Duffy claimed all his expenses were cleared by the Prime Minister’s Office and Senate leadership, but that he was thrown under the bus when news reports began undermining party popularity.

It was a scenario largely reiterated Wednesday by Sen. Pamela Wallin, another apostate Tory.

“’It’s not about what you did,”’ Duffy quoted Harper telling him. “’It’s about the perception of what you did that’s been created in the media. The rules are inexplicable to our base.”’

Harper denied making any such statement Wednesday. Instead, he dished up a bumper-sticker-simple response for the Conservative party base that has the benefit of being true, as far as it goes.

Yes, Harper agreed, he did order Duffy to repay the expense claims.
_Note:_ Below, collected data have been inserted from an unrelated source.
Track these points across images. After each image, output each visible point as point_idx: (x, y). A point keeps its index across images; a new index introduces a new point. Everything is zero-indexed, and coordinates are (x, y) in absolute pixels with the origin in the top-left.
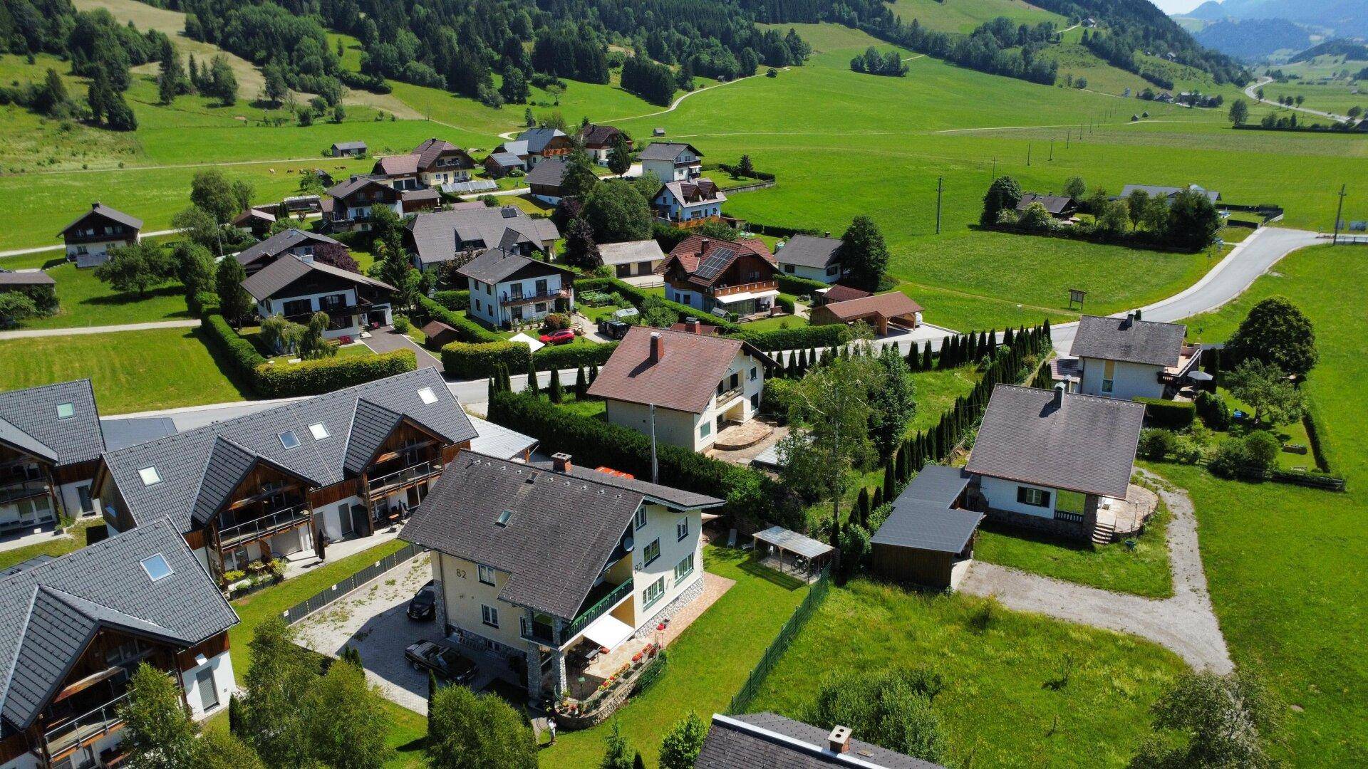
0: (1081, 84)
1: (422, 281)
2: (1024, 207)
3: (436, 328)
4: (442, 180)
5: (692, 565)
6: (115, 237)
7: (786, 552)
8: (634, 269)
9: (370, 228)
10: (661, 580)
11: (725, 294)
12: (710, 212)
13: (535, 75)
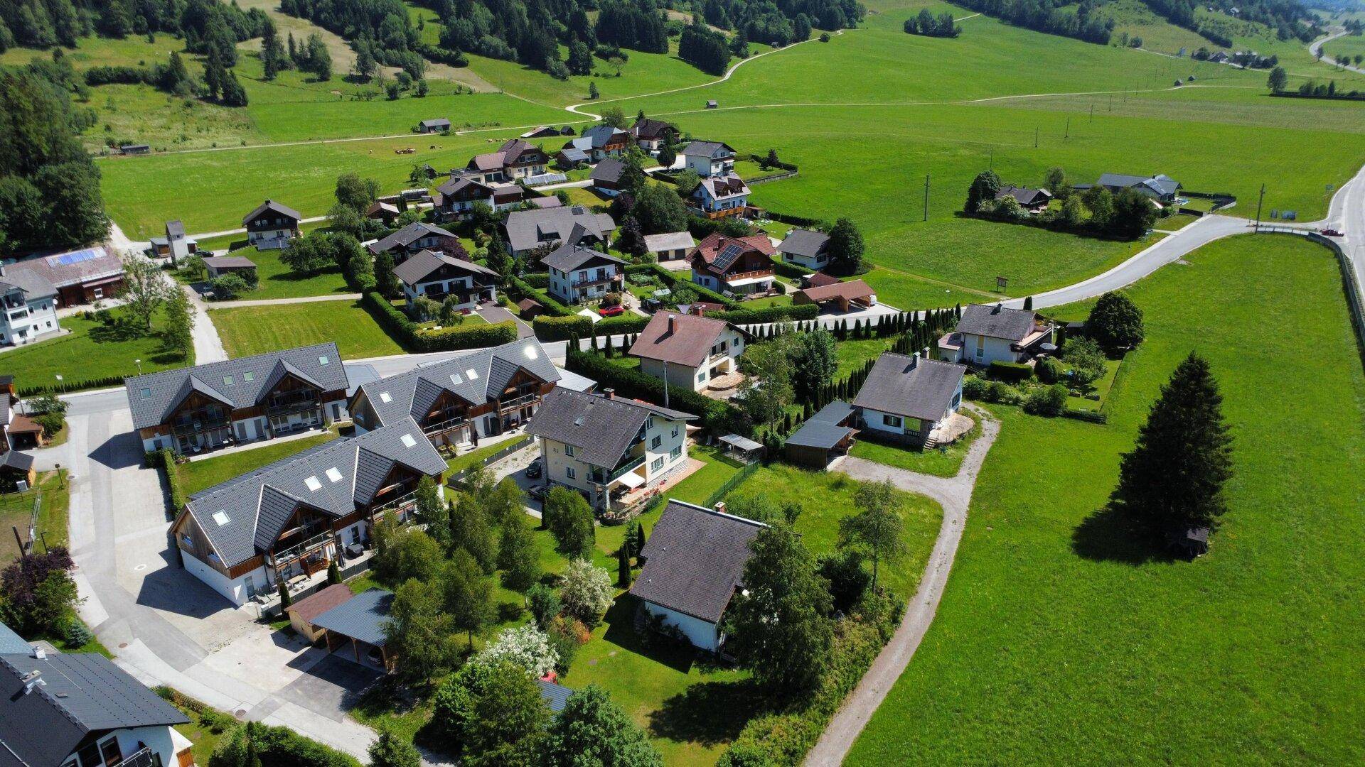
0: (1136, 43)
1: (514, 266)
2: (1000, 198)
3: (528, 304)
4: (523, 174)
5: (680, 451)
6: (284, 226)
7: (736, 447)
8: (672, 255)
9: (470, 218)
10: (662, 458)
11: (733, 279)
12: (737, 203)
13: (599, 46)
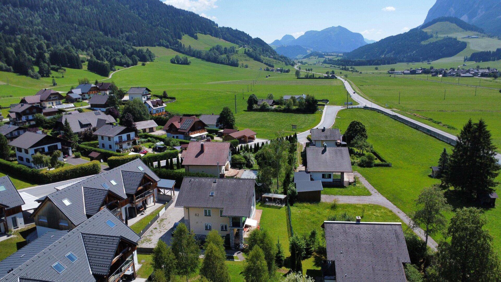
0: (247, 67)
2: (260, 103)
3: (96, 154)
8: (148, 130)
11: (192, 134)
12: (162, 110)
13: (51, 66)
As for the rest of the saga, the prime minister artfully managed to take none of the responsibility but all of the credit.

Did he threaten Duffy with reprisals if he wouldn’t go along with the scheme to repay his expenses?

No, said Harper.

“However, when inappropriate expense claims are made I expect corrective action to be taken,” Harper added, to roars of approval from his MPs.

“If it is not taken, a person who does not take corrective action could not expect to continue to sit as a member of the Conservative party.”

Did he order the Senate to expel, without pay, Duffy and former Conservatives Pamela Wallin and Patrick Brazeau?

That was a Senate decision, said the prime minister, before adding that he wanted to “be unequivocal for the record: I fully support that motion. I do not believe that, under the circumstances, these individuals should be on the public payroll.”

Would he testify under oath?

“I have been crystal clear about this,” Harper responded, before sliding off onto another subject.

Was his lawyer involved in the repayment negotiations?

Harper dissembled.

Why was Duffy called to the Prime Minister’s Office two days before the Feb. 13 meeting where Harper told him to repay his expenses?

“I think the allegation here is that Mr. Duffy and I were in Ottawa on the same day,” quipped Harper, who by now was having fun batting away the opposition questions.

The prime minister even managed to impugn Duffy’s credibility, saying that “when Mr. Duffy went on national television (last March) to say that he had repaid his own expenses by taking out a loan against his assets, that is exactly what he should have done.”

It was only weeks later that CTV revealed Harper’s chief of staff, Nigel Wright, had in fact paid Duffy’s bill.

The prime minister has steadfastly maintained he knew nothing of Wright’s $90,000 cheque, and did so again Wednesday.

It won’t satisfy his harshest critics, but Harper has mollified a Conservative caucus that has seemed mortified by the Senate expense scandal. MPs emerged from Wednesday morning’s caucus meeting all singing variations on the same tune, the same message Harper and his MPs will no doubt take to the Conservative party policy convention in less than two weeks in Calgary.

A far more complicated story was being told down the hall from the Commons in the Senate chamber on Wednesday.

Wallin, like Duffy before her, ripped into a Conservative motion to expel her without pay in the absence of police charges or even evidence of wrongdoing.

The issue is no longer expenses but instead “political expediency” and “abuse of power,” said Wallin.

She accused the Conservative Senate leadership of “taking direction from the PMO” in a process that is “designed to appease the party faithful before a Conservative party convention at the end of the month.”